Hoy por hoy nadie pone en duda que los medios de comunicación son un importante mecanismo de socialización y, por ende, de transmisión de valores y contravalores, de modelos de referencia, de estereotipos… De todos los mass media, el cine es, probablemente, el medio contemporáneo que posee el mayor potencial artístico y social –aunque muchas veces sea desaprovechado– ya que conforma un producto cultural que contribuye al desarrollo de la propia personalidad de los espectadores y espectadoras.
Como comunicadora audiovisual e investigadora, a menudo me pregunto cómo se puede transformar el status quo a través de productos culturales como el cine. Harold Lasswell, uno de los autores precursores en la investigación de la comunicación desde las ciencias sociales, a mediados del siglo XX, planteaba el estudio de la comunicación a partir de sus conocidas preguntas: “Quién dice qué, por qué canal, a quién y con qué efectos”. Y de esas cinco preguntas, precisamente la que va a dominar las aproximaciones de la sociología a la comunicación es la que hace referencia a los efectos y, por extensión, a su repercusión sobre el contexto.
¿Qué mensaje se esconde más allá de lo meramente visual? ¿Consumimos cine o interpretamos imágenes? ¿Cuestionamos lo que vemos? ¿Qué valores transmite el cine y qué valores reproducimos? ¿Qué valor tiene el cine en nuestras vidas? ¿Cómo nos influye? ¿Cómo repercute en nuestras vidas? ¿Estamos educados para hacer una lectura crítica de la imagen fílmica?
La gran difusión del cine y su impacto en la sociedad, lo convierten en una herramienta educativa enormemente valiosa tanto por lo que muestra como por lo que omite. A través de la pantalla podemos debatir sobre derechos humanos, interculturalidad, guerra, pobreza, identidad sexual, igualdad de género, respeto al medio ambiente, discapacidad, historia, literatura, arte…
El cine nos habla de pasado, presente y futuro. Y precisamente para referirse a la transversalidad temporal del cine, Michel Clarembeaux, director del Centre Audiovisuel de Liège (Bélgica), afirma lo siguiente en su artículo “Educación en cine: memoria y patrimonio”:
“El cine es un arte. Y es, sobre todo, un arte de la memoria, tanto colectiva como individual. Educar para el cine, en cierto sentido, es también interrogarse sobre los recuerdos transmitidos por las imágenes y los sonidos. Es volver a encontrar gestos y señales olvidados, descubrir rostros de antaño y un entorno que fue el nuestro o el de nuestros padres y antepasados.

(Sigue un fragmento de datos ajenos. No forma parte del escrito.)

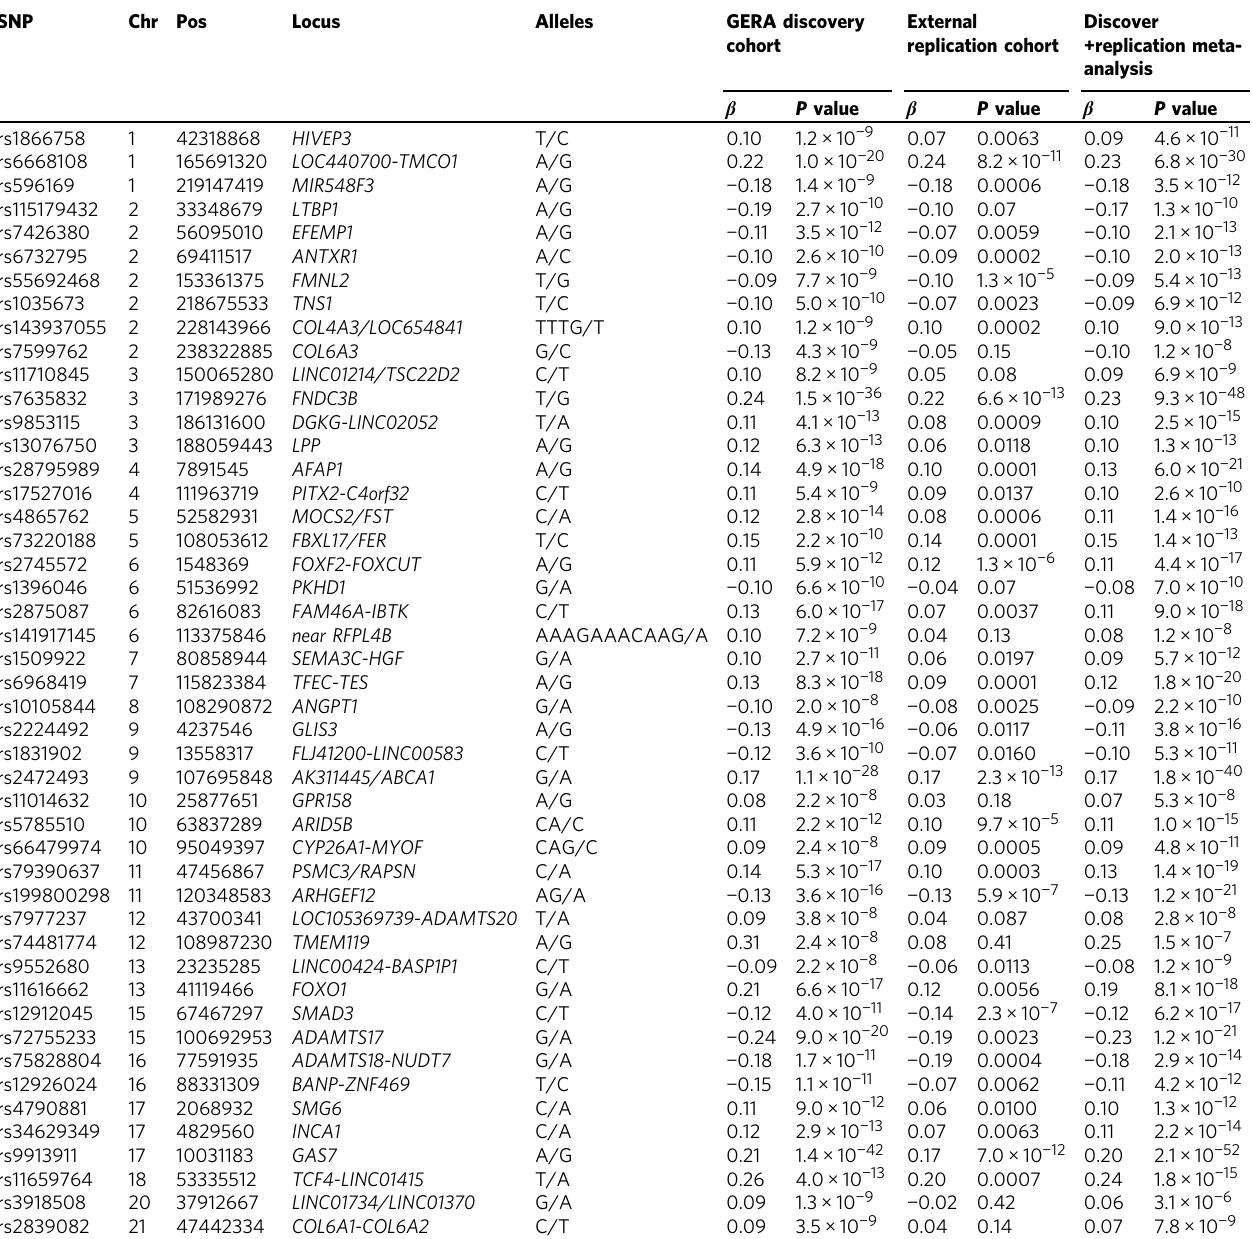
Table 2 Lead genome-wide signi fi cant SNP for each independent locus identi fi ed in the GERA discovery GWAS of IOP SNP Chr Pos Locus Alleles GERA discovery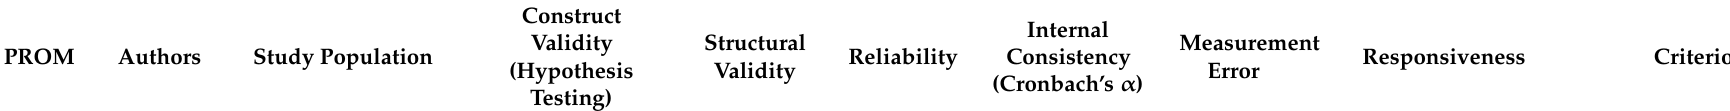
Table 7. Summary of the measurement properties of 3Q/TMD: Three screening questions for Temporomandibular Disorders (3Q/TMD)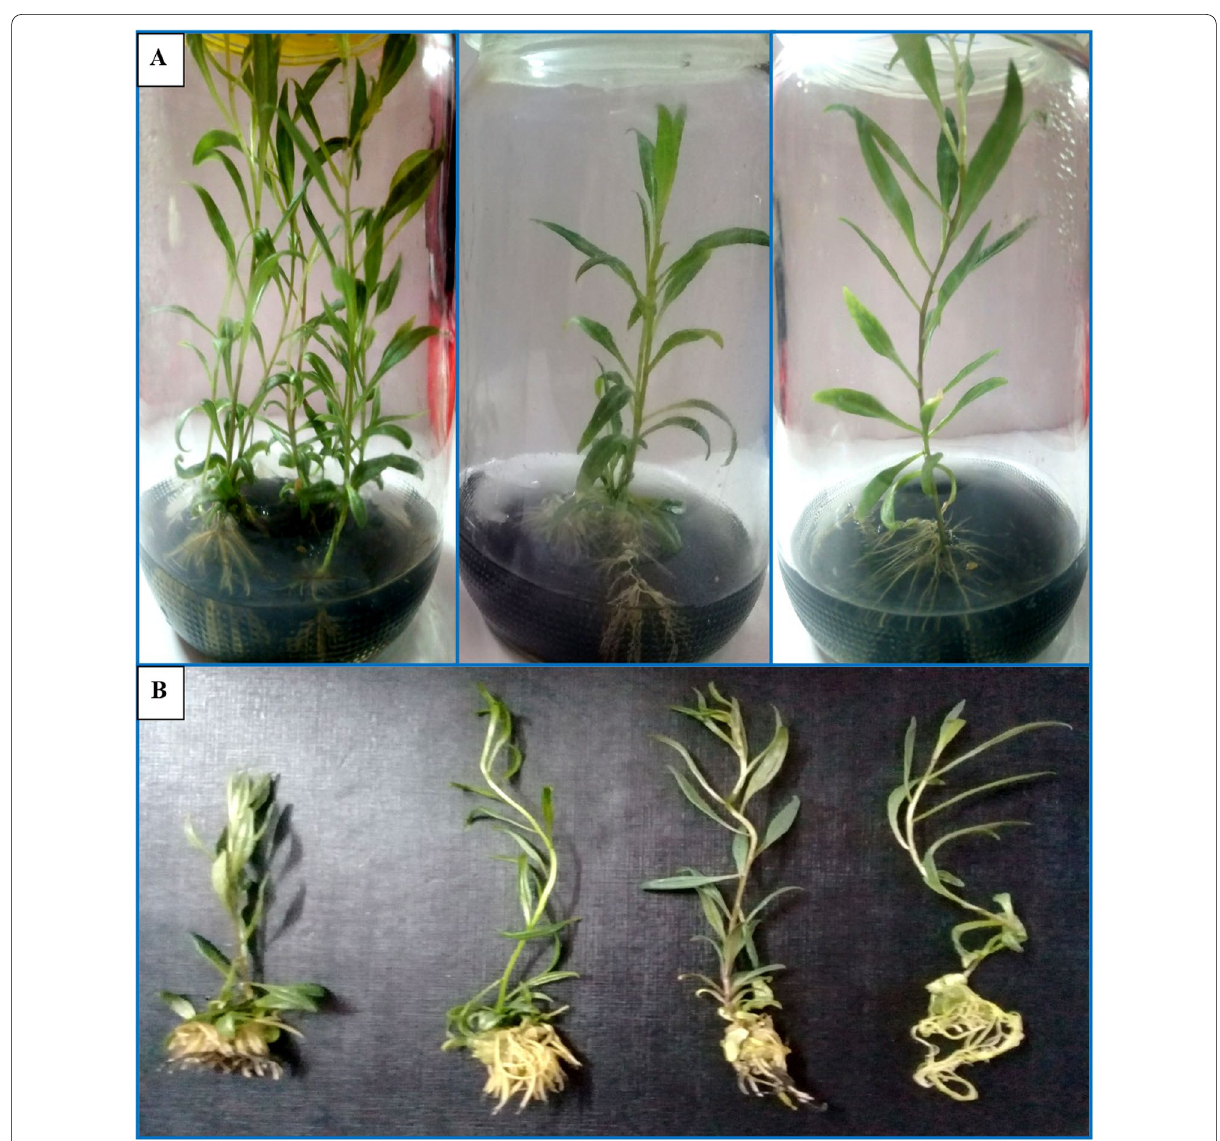
Fig. 6 Rooting of L. barbarum adventitious shoots. a : MS medium containing 304.86 µM IBA. b : MS medium containing 304.86 µM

Es re encontrar el tiempo más allá de las imágenes que lo evocan”.
El análisis de las películas es una fuente atemporal e inagotable de materiales y actividades que pueden ser utilizados tanto en ámbitos formales como no formales. Por ello, resulta ineludible la crítica hacia la indolencia con la que la escuela ha ignorado el cine como recurso educativo básico a pesar de ser un medio inserto en la sociedad y en nuestra vida cotidiana desde hace muchísimo tiempo, del mismo modo que ha recelado de la inclusión lúdica de la cultura en el aula.
Ignorar el poder sociocultural de la cinematografía supone una gran pérdida para el aprendizaje, ya que el cine es un compendio infinito de realidades y experiencias vitales que puede ser analizado desde diversas percepciones y perspectivas. Son múltiples los ejemplos de clases de primaria y secundaria en las cuales se utiliza el cine como herramienta pedagógica con excelentes resultados. El cine resulta un medio notoriamente efectivo a la hora de agitar conciencias, despertar la imaginación, sensibilizar socialmente, informar sobre temas complejos y fomentar la capacidad decodificadora de los alumnos. Reflexionar sobre lo que se ha visto, verbalizarlo y resolver dudas, hace que niños, jóvenes y adultos se acerquen a realidades que quizás ante una clase tradicional les parezcan inconmensurablemente ajenas.
A Antonio Machado le debemos aquella antológica frase que dice: “El cine... ese invento del demonio”. En mi opinión, el cine, al igual que el resto de medios de comunicación, evidentemente tiene una parte perversa –quizás incluso diabólica–, pero personalmente considero que su cara más maligna y pérfida puede ser sorteada a través de una educación dirigida a fomentar la lectura crítica constructivista, la inconformidad y la interacción activa con la imagen, una educación que cuestione la máxima bíblica de “ver para creer” para convertirla en un “ver para interpretar”.